# EXERCISE DESCRIPTION
Can you output the records below exactly as they are written?
::: LISTED RECORDS :::
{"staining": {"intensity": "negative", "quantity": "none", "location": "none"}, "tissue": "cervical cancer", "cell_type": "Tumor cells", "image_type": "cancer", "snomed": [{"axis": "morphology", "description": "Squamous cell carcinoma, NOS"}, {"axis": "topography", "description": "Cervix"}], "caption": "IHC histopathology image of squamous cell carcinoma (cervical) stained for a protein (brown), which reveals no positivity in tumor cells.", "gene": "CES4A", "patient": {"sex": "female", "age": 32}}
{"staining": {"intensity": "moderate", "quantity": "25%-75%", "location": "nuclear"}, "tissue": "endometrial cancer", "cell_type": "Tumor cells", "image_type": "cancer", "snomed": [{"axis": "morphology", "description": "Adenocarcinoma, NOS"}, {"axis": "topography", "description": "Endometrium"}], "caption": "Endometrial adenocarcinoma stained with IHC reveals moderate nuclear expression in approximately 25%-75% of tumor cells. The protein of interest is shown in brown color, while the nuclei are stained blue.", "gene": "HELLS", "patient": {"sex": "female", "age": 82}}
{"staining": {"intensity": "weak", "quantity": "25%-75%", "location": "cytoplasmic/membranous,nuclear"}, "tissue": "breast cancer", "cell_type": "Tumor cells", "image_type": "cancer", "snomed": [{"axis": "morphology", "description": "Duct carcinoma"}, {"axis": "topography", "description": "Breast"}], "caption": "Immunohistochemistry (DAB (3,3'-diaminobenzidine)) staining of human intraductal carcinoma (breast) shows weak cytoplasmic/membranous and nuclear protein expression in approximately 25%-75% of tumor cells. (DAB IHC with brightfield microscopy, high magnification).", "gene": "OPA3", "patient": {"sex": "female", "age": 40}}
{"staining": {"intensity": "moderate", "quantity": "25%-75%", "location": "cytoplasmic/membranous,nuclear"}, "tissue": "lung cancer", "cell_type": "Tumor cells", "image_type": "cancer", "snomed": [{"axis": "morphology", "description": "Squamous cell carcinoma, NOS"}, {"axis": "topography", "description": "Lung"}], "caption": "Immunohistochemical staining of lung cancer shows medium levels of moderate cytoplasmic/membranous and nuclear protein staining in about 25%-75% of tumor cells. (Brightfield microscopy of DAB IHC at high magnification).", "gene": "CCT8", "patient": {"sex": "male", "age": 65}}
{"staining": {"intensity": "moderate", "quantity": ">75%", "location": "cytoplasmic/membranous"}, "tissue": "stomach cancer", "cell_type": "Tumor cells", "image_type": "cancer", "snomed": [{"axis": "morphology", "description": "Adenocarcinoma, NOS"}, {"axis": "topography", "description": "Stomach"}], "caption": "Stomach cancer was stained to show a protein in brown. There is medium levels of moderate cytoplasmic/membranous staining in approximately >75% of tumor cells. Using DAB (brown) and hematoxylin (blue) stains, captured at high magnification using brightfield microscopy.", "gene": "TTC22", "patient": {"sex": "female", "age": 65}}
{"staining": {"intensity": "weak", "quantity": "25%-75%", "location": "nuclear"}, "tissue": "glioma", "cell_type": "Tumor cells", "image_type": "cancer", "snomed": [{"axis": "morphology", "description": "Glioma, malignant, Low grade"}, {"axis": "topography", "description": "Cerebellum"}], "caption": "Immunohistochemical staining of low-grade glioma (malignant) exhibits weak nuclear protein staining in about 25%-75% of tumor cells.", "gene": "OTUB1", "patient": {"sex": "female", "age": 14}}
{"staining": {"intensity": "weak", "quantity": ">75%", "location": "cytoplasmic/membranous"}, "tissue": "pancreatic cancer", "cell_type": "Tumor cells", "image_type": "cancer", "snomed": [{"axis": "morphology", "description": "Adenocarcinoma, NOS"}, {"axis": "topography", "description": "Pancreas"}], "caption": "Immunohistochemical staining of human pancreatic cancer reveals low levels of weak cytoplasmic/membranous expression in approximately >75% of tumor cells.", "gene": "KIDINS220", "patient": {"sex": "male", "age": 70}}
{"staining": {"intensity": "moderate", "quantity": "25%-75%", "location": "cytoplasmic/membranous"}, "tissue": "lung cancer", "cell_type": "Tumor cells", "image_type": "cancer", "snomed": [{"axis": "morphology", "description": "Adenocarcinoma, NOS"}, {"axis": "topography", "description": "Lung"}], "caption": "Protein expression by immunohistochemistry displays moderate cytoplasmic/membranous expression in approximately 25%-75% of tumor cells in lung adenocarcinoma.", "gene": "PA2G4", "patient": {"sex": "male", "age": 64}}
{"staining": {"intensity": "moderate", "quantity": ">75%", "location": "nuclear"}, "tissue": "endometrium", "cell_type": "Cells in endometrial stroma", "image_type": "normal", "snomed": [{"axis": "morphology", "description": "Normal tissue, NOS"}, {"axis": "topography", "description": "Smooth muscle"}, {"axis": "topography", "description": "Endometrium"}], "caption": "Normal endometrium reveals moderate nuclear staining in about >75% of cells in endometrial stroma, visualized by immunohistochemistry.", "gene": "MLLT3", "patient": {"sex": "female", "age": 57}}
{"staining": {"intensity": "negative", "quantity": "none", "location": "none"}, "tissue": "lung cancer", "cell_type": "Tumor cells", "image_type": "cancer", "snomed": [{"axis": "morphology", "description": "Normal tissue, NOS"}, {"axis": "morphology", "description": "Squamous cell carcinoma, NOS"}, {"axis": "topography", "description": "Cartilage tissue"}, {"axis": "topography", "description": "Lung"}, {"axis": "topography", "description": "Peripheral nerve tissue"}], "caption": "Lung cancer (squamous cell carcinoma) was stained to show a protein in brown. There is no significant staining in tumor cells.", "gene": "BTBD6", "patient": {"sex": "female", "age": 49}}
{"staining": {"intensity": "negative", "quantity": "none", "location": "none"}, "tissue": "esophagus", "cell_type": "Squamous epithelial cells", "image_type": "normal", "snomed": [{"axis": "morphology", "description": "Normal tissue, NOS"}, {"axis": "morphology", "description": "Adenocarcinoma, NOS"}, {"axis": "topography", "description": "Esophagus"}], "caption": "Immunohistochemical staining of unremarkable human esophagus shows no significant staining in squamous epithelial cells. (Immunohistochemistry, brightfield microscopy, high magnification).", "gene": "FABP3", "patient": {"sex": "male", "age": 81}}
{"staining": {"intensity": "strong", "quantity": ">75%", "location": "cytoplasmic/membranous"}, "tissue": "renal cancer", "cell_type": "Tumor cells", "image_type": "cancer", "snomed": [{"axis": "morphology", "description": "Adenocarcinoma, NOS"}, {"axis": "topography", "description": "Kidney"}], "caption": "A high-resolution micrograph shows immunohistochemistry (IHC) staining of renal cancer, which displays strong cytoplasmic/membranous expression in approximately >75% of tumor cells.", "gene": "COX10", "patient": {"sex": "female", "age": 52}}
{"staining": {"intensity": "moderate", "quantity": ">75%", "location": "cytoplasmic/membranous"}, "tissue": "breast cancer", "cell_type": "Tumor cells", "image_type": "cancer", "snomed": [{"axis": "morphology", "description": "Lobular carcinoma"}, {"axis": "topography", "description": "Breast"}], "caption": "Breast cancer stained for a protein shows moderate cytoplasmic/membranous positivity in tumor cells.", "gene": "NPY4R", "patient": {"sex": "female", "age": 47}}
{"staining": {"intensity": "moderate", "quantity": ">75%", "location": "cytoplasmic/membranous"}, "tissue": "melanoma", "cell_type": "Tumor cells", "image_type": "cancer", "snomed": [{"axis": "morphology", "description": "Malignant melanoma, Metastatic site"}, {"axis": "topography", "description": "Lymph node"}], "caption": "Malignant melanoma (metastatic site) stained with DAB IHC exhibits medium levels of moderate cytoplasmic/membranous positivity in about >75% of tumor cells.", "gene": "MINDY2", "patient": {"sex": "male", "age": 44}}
:::
# RESULT OF THIS EXERCISE
{"staining": {"intensity": "negative", "quantity": "none", "location": "none"}, "tissue": "cervical cancer", "cell_type": "Tumor cells", "image_type": "cancer", "snomed": [{"axis": "morphology", "description": "Squamous cell carcinoma, NOS"}, {"axis": "topography", "description": "Cervix"}], "caption": "IHC histopathology image of squamous cell carcinoma (cervical) stained for a protein (brown), which reveals no positivity in tumor cells.", "gene": "CES4A", "patient": {"sex": "female", "age": 32}}
{"staining": {"intensity": "moderate", "quantity": "25%-75%", "location": "nuclear"}, "tissue": "endometrial cancer", "cell_type": "Tumor cells", "image_type": "cancer", "snomed": [{"axis": "morphology", "description": "Adenocarcinoma, NOS"}, {"axis": "topography", "description": "Endometrium"}], "caption": "Endometrial adenocarcinoma stained with IHC reveals moderate nuclear expression in approximately 25%-75% of tumor cells. The protein of interest is shown in brown color, while the nuclei are stained blue.", "gene": "HELLS", "patient": {"sex": "female", "age": 82}}
{"staining": {"intensity": "weak", "quantity": "25%-75%", "location": "cytoplasmic/membranous,nuclear"}, "tissue": "breast cancer", "cell_type": "Tumor cells", "image_type": "cancer", "snomed": [{"axis": "morphology", "description": "Duct carcinoma"}, {"axis": "topography", "description": "Breast"}], "caption": "Immunohistochemistry (DAB (3,3'-diaminobenzidine)) staining of human intraductal carcinoma (breast) shows weak cytoplasmic/membranous and nuclear protein expression in approximately 25%-75% of tumor cells. (DAB IHC with brightfield microscopy, high magnification).", "gene": "OPA3", "patient": {"sex": "female", "age": 40}}
{"staining": {"intensity": "moderate", "quantity": "25%-75%", "location": "cytoplasmic/membranous,nuclear"}, "tissue": "lung cancer", "cell_type": "Tumor cells", "image_type": "cancer", "snomed": [{"axis": "morphology", "description": "Squamous cell carcinoma, NOS"}, {"axis": "topography", "description": "Lung"}], "caption": "Immunohistochemical staining of lung cancer shows medium levels of moderate cytoplasmic/membranous and nuclear protein staining in about 25%-75% of tumor cells. (Brightfield microscopy of DAB IHC at high magnification).", "gene": "CCT8", "patient": {"sex": "male", "age": 65}}
{"staining": {"intensity": "moderate", "quantity": ">75%", "location": "cytoplasmic/membranous"}, "tissue": "stomach cancer", "cell_type": "Tumor cells", "image_type": "cancer", "snomed": [{"axis": "morphology", "description": "Adenocarcinoma, NOS"}, {"axis": "topography", "description": "Stomach"}], "caption": "Stomach cancer was stained to show a protein in brown. There is medium levels of moderate cytoplasmic/membranous staining in approximately >75% of tumor cells. Using DAB (brown) and hematoxylin (blue) stains, captured at high magnification using brightfield microscopy.", "gene": "TTC22", "patient": {"sex": "female", "age": 65}}
{"staining": {"intensity": "weak", "quantity": "25%-75%", "location": "nuclear"}, "tissue": "glioma", "cell_type": "Tumor cells", "image_type": "cancer", "snomed": [{"axis": "morphology", "description": "Glioma, malignant, Low grade"}, {"axis": "topography", "description": "Cerebellum"}], "caption": "Immunohistochemical staining of low-grade glioma (malignant) exhibits weak nuclear protein staining in about 25%-75% of tumor cells.", "gene": "OTUB1", "patient": {"sex": "female", "age": 14}}
{"staining": {"intensity": "weak", "quantity": ">75%", "location": "cytoplasmic/membranous"}, "tissue": "pancreatic cancer", "cell_type": "Tumor cells", "image_type": "cancer", "snomed": [{"axis": "morphology", "description": "Adenocarcinoma, NOS"}, {"axis": "topography", "description": "Pancreas"}], "caption": "Immunohistochemical staining of human pancreatic cancer reveals low levels of weak cytoplasmic/membranous expression in approximately >75% of tumor cells.", "gene": "KIDINS220", "patient": {"sex": "male", "age": 70}}
{"staining": {"intensity": "moderate", "quantity": "25%-75%", "location": "cytoplasmic/membranous"}, "tissue": "lung cancer", "cell_type": "Tumor cells", "image_type": "cancer", "snomed": [{"axis": "morphology", "description": "Adenocarcinoma, NOS"}, {"axis": "topography", "description": "Lung"}], "caption": "Protein expression by immunohistochemistry displays moderate cytoplasmic/membranous expression in approximately 25%-75% of tumor cells in lung adenocarcinoma.", "gene": "PA2G4", "patient": {"sex": "male", "age": 64}}
{"staining": {"intensity": "moderate", "quantity": ">75%", "location": "nuclear"}, "tissue": "endometrium", "cell_type": "Cells in endometrial stroma", "image_type": "normal", "snomed": [{"axis": "morphology", "description": "Normal tissue, NOS"}, {"axis": "topography", "description": "Smooth muscle"}, {"axis": "topography", "description": "Endometrium"}], "caption": "Normal endometrium reveals moderate nuclear staining in about >75% of cells in endometrial stroma, visualized by immunohistochemistry.", "gene": "MLLT3", "patient": {"sex": "female", "age": 57}}
{"staining": {"intensity": "negative", "quantity": "none", "location": "none"}, "tissue": "lung cancer", "cell_type": "Tumor cells", "image_type": "cancer", "snomed": [{"axis": "morphology", "description": "Normal tissue, NOS"}, {"axis": "morphology", "description": "Squamous cell carcinoma, NOS"}, {"axis": "topography", "description": "Cartilage tissue"}, {"axis": "topography", "description": "Lung"}, {"axis": "topography", "description": "Peripheral nerve tissue"}], "caption": "Lung cancer (squamous cell carcinoma) was stained to show a protein in brown. There is no significant staining in tumor cells.", "gene": "BTBD6", "patient": {"sex": "female", "age": 49}}
{"staining": {"intensity": "negative", "quantity": "none", "location": "none"}, "tissue": "esophagus", "cell_type": "Squamous epithelial cells", "image_type": "normal", "snomed": [{"axis": "morphology", "description": "Normal tissue, NOS"}, {"axis": "morphology", "description": "Adenocarcinoma, NOS"}, {"axis": "topography", "description": "Esophagus"}], "caption": "Immunohistochemical staining of unremarkable human esophagus shows no significant staining in squamous epithelial cells. (Immunohistochemistry, brightfield microscopy, high magnification).", "gene": "FABP3", "patient": {"sex": "male", "age": 81}}
{"staining": {"intensity": "strong", "quantity": ">75%", "location": "cytoplasmic/membranous"}, "tissue": "renal cancer", "cell_type": "Tumor cells", "image_type": "cancer", "snomed": [{"axis": "morphology", "description": "Adenocarcinoma, NOS"}, {"axis": "topography", "description": "Kidney"}], "caption": "A high-resolution micrograph shows immunohistochemistry (IHC) staining of renal cancer, which displays strong cytoplasmic/membranous expression in approximately >75% of tumor cells.", "gene": "COX10", "patient": {"sex": "female", "age": 52}}
{"staining": {"intensity": "moderate", "quantity": ">75%", "location": "cytoplasmic/membranous"}, "tissue": "breast cancer", "cell_type": "Tumor cells", "image_type": "cancer", "snomed": [{"axis": "morphology", "description": "Lobular carcinoma"}, {"axis": "topography", "description": "Breast"}], "caption": "Breast cancer stained for a protein shows moderate cytoplasmic/membranous positivity in tumor cells.", "gene": "NPY4R", "patient": {"sex": "female", "age": 47}}
{"staining": {"intensity": "moderate", "quantity": ">75%", "location": "cytoplasmic/membranous"}, "tissue": "melanoma", "cell_type": "Tumor cells", "image_type": "cancer", "snomed": [{"axis": "morphology", "description": "Malignant melanoma, Metastatic site"}, {"axis": "topography", "description": "Lymph node"}], "caption": "Malignant melanoma (metastatic site) stained with DAB IHC exhibits medium levels of moderate cytoplasmic/membranous positivity in about >75% of tumor cells.", "gene": "MINDY2", "patient": {"sex": "male", "age": 44}}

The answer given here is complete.